Fish is brain food. It’s heart-healthy and it can reduce your risk for depression and arthritis. But the fish you eat might also be contaminated! According to the FDA, 80 percent of the seafood we eat is imported and only 2 percent of it is inspected!
Shrimp, salmon and tuna are the top three imports. And most are farm-raised in China, Thailand and Indonesia, where food production standards are not well-regulated. In fact, foreign farmers often grow fish in water contaminated with animal and human waste, and use banned antibiotics just to keep the fish alive.
More than half the seafood that’s rejected after inspection is spoiled, or contaminated with bacteria, like salmonella. It can also be “dirty”, meaning it contains things like dirt, insect fragments, and rodent hair.

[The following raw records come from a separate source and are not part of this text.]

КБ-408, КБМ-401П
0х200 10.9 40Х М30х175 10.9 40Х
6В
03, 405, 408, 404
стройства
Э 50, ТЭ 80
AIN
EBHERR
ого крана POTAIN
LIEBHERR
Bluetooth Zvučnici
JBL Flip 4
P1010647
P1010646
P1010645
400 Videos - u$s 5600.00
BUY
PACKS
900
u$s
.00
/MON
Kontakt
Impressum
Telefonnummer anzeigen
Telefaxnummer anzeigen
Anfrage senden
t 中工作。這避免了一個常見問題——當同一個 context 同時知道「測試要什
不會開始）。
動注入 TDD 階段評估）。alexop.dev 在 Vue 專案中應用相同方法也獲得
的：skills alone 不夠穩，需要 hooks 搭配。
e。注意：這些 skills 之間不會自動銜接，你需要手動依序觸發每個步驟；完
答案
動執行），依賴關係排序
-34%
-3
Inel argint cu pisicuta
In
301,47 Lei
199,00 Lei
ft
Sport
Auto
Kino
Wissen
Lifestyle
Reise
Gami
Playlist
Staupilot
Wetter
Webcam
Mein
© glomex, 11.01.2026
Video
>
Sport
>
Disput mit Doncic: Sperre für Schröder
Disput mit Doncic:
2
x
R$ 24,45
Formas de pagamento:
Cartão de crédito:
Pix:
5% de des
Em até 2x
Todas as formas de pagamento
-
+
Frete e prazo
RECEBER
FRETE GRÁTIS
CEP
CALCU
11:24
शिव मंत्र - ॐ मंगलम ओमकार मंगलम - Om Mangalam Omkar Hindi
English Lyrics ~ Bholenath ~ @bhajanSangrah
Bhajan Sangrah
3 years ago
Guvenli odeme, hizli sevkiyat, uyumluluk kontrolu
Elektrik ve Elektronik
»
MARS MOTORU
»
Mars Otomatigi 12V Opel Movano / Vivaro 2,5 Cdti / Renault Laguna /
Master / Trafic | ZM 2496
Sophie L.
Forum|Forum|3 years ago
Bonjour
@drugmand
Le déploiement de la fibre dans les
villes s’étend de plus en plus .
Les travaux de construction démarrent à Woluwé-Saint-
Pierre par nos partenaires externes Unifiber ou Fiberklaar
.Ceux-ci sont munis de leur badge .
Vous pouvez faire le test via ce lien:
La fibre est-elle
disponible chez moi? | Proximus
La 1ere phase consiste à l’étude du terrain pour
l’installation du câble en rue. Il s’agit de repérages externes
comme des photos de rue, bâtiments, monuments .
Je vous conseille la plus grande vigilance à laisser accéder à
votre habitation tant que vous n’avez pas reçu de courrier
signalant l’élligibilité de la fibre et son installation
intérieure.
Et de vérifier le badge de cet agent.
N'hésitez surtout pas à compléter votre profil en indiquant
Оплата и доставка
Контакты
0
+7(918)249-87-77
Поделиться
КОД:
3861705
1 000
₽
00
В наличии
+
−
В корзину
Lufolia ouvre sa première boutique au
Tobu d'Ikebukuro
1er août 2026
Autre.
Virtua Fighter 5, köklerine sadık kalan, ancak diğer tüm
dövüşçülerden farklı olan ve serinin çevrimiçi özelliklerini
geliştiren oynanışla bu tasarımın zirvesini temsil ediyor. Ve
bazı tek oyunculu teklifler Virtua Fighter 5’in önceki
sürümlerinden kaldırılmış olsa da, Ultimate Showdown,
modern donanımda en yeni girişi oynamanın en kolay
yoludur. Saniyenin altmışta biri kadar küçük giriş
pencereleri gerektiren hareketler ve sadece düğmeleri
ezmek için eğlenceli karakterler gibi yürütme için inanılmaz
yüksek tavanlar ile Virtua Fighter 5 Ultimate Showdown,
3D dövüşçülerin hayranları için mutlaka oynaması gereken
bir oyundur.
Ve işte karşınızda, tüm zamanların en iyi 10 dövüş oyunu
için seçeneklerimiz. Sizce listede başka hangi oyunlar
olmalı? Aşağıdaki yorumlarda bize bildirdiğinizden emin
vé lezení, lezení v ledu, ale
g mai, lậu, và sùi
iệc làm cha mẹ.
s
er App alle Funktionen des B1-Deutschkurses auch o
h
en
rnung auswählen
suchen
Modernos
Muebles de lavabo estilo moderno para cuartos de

So, how can you protect yourself?
Check fish packaging for country-of-origin labeling. Stick with what’s processed in the U.S. and Canada. And look for fish that’s wild-caught, instead of farmed.
Also: Make sure your fridge is 40 degrees or colder.
And store your fish inside your fridge or freezer – not in the door compartments, where there’s more fluctuation in temperature.
Another tip: Fresh fish should not smell fishy. And the flesh should spring back when pressed.
Finally: Buy frozen fish – which will kill parasites, but not bacteria. So, make sure you cook it thoroughly.